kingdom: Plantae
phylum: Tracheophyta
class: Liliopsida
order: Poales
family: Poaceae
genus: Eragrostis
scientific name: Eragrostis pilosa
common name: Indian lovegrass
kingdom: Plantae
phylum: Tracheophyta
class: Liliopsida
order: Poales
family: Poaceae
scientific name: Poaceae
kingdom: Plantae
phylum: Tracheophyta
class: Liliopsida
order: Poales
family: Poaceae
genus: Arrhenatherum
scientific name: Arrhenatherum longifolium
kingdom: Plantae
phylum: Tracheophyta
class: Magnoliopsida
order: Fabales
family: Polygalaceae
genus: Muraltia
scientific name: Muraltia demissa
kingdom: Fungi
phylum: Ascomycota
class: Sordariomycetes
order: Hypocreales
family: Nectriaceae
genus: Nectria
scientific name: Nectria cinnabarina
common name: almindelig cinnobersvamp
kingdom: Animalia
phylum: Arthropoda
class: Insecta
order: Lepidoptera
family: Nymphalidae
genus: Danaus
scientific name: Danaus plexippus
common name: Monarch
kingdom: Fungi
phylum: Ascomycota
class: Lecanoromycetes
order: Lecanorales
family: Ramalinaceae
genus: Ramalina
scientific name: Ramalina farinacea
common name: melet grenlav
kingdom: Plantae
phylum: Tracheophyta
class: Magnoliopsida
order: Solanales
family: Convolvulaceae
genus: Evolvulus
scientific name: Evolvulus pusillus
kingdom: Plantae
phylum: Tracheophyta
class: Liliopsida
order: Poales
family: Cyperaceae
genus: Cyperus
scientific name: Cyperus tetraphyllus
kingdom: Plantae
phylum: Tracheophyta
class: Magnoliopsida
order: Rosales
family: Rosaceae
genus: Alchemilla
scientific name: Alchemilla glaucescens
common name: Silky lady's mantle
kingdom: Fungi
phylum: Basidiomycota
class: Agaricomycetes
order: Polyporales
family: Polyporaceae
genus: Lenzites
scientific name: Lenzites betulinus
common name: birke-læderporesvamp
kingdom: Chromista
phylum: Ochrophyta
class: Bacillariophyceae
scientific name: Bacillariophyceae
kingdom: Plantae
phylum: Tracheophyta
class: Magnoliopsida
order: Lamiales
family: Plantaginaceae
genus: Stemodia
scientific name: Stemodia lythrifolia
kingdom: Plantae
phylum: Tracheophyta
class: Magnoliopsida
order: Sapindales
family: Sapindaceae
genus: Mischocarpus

○ ○ ○

◆ **REQUIREMENTS**
Work out how many lines in the items contain the word "genus", counting only matches with the same case. Give the number alone.

◆ **SOLUTION FOR THIS TASK**
12